Signe du repli de l’offre sur le marché de l’emploi, l’ANEM (Agence nationale de l’emploi) va de moins en moins proposer des contrats aux jeunes dans le cadre des différents dispositifs d’aide. 

Dans une note adressée à ses différentes directions, le Directeur général de l’ANEM, Mohamed Tahar Chaalal, a tenu à indiquer que les deux dispositifs d’emploi aidé, le DAIP (Dispositif d’Aide à l’Insertion Professionnelle) et le CTA (Contrat de travail aidé), ne concernent que les «primo-demandeurs». Ceux qui ont déjà cotisé à la CNAS (Caisse nationale de l’assurance sociale), soit ceux qui ont déjà bénéficié d’un emploi, en sont exclus.

Ces dispositifs étaient destinés à aider les nouveaux diplômés à s’insérer dans le monde du travail. Seulement, avec l’aisance financière connue par le pays depuis le début des années 2000, l’ANEM s’est mise à accorder ce type de contrats à tous les demandeurs. L’Etat a contribué aux salaires de ces employés à hauteur de 15 000 dinars pour ceux détenant un diplôme universitaire. Une aubaine pour certains opérateurs, privés notamment, qui recrutaient à tour de bras des jeunes payés par le contribuable.

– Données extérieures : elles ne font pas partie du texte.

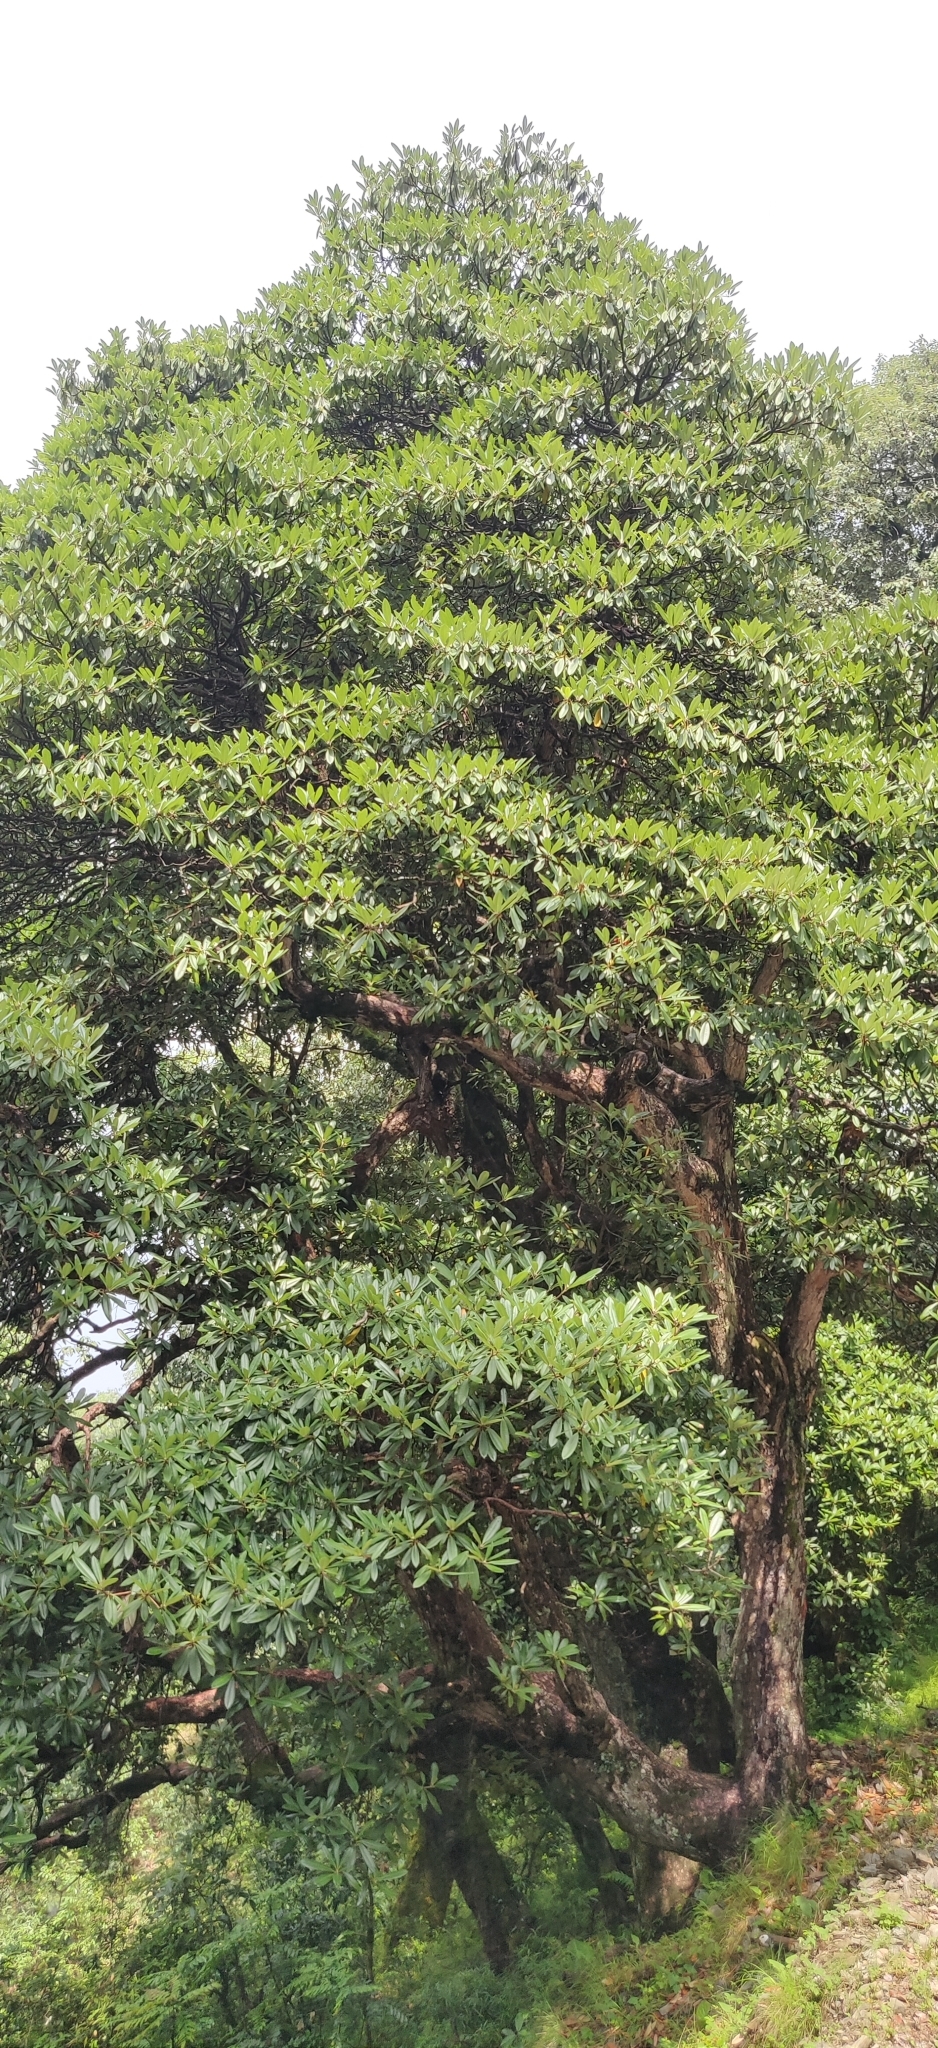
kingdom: Plantae
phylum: Tracheophyta
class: Magnoliopsida
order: Ericales
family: Ericaceae
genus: Rhododendron
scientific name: Rhododendron arboreum
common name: Tree rhododendron
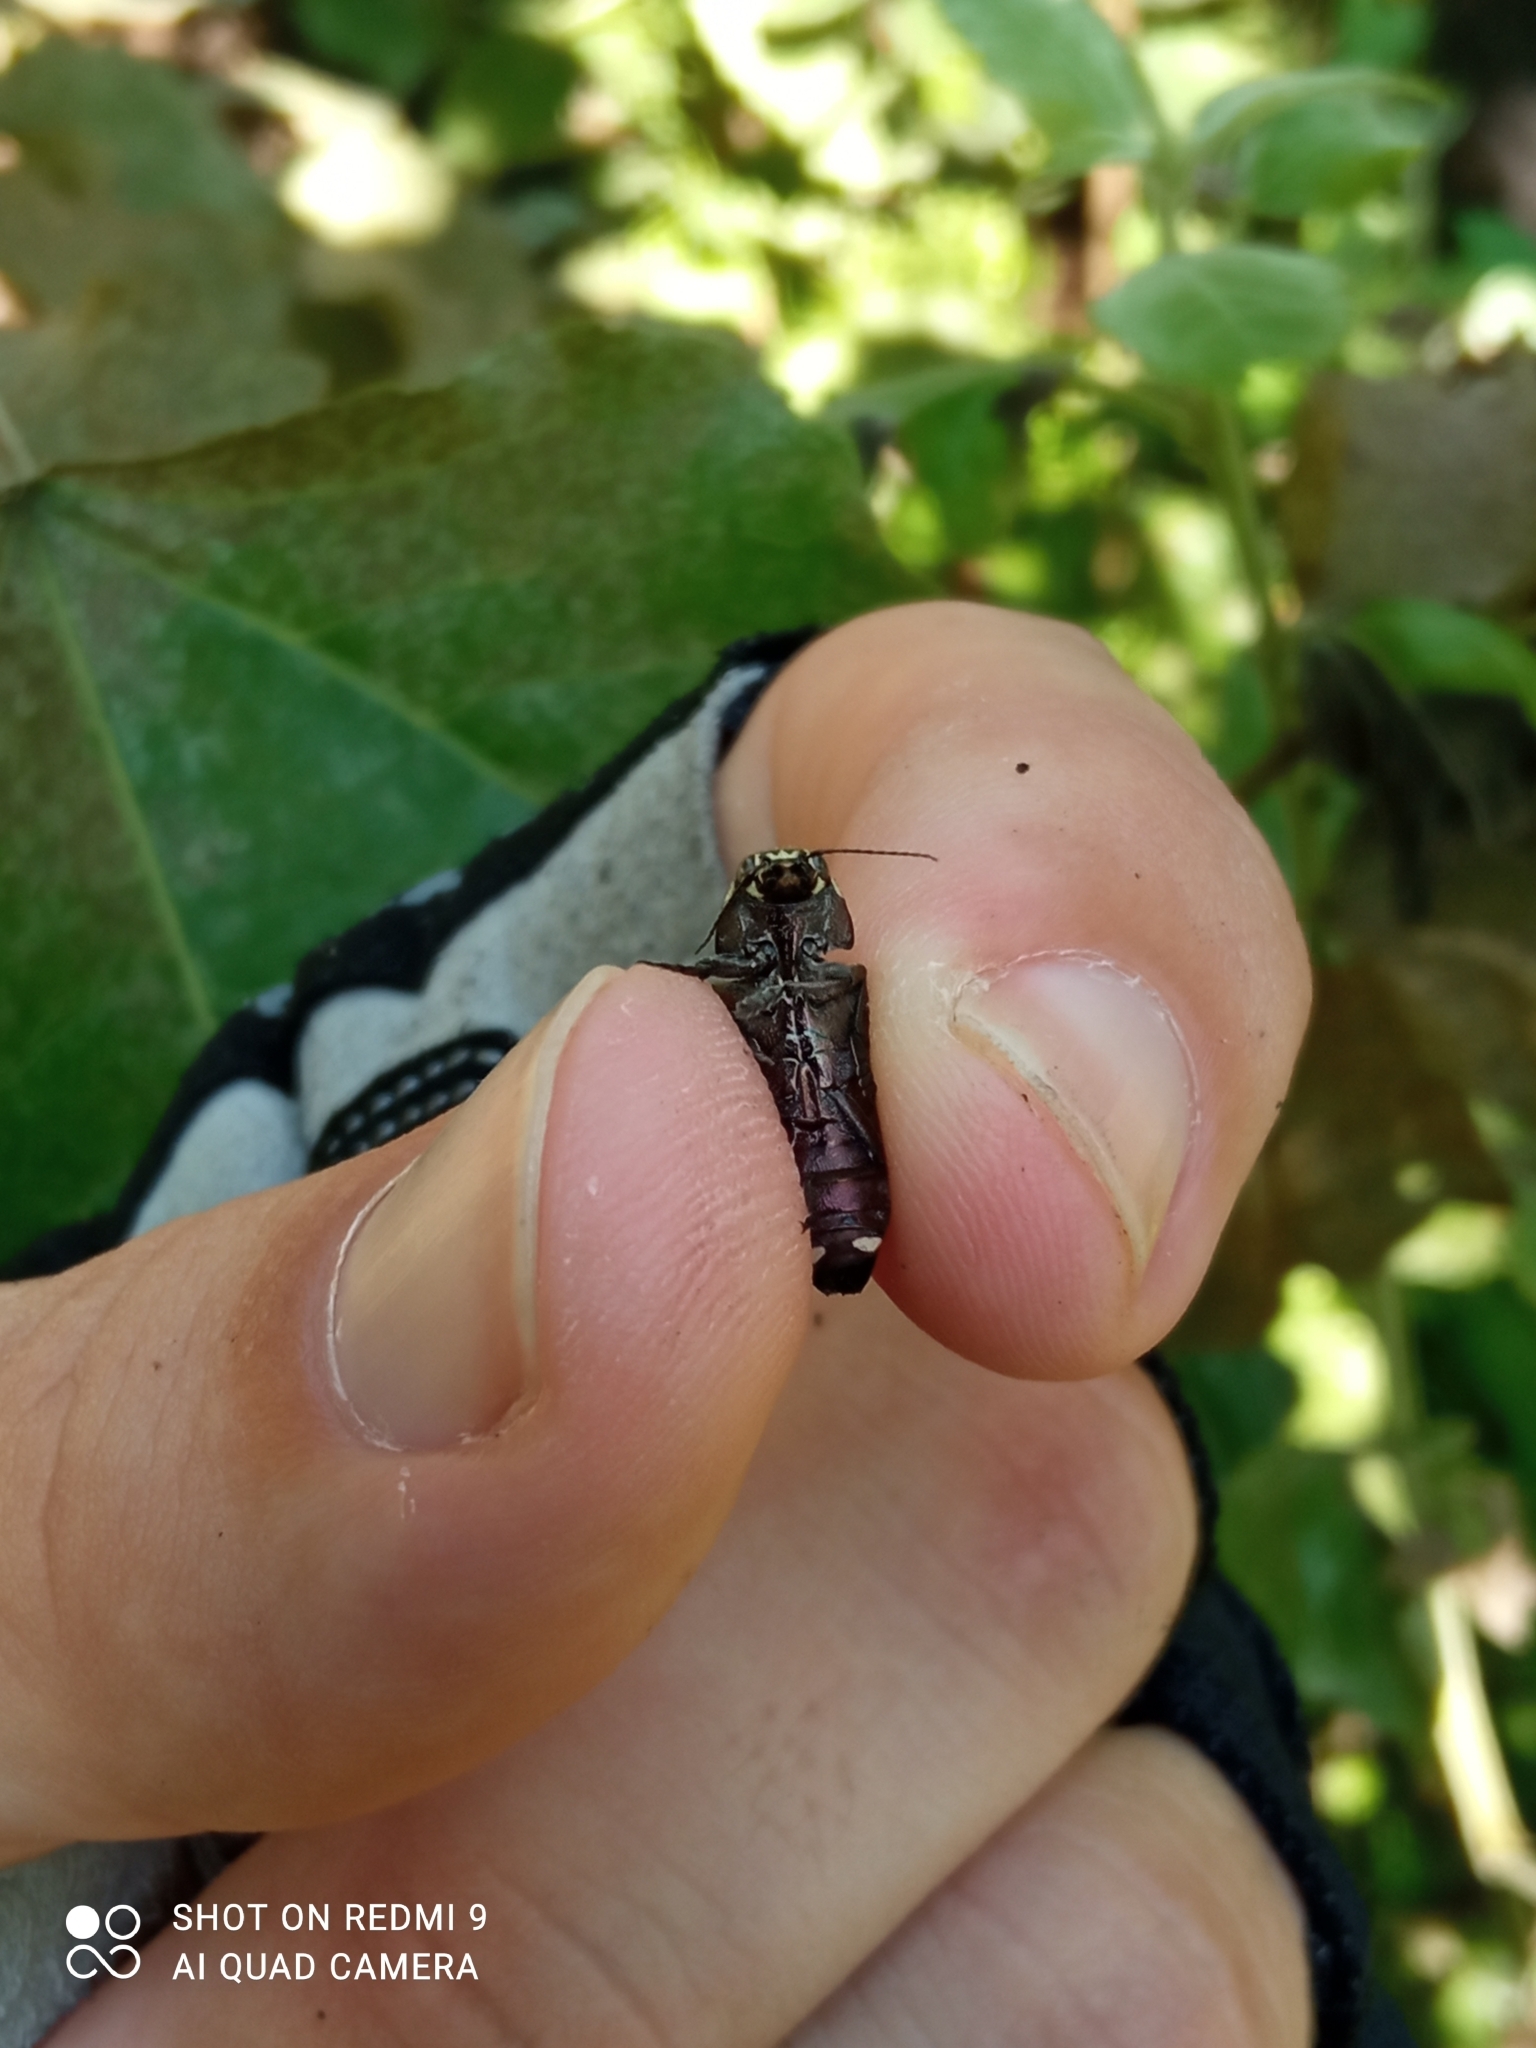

L’administration s’est retrouvée en sureffectif. Dans certaines régions, des enquêtes ont révélé la multiplication des «emplois fictifs». Des jeunes percevaient les salaires pour rester chez eux. L’Etat est obligé maintenant, la chute des prix du baril, de revoir sa copie. De nombreux contrats sont résiliés. C’est pourquoi l’ANEM a décidé aujourd’hui de n’accorder ces aides qu’aux primo-demandeurs.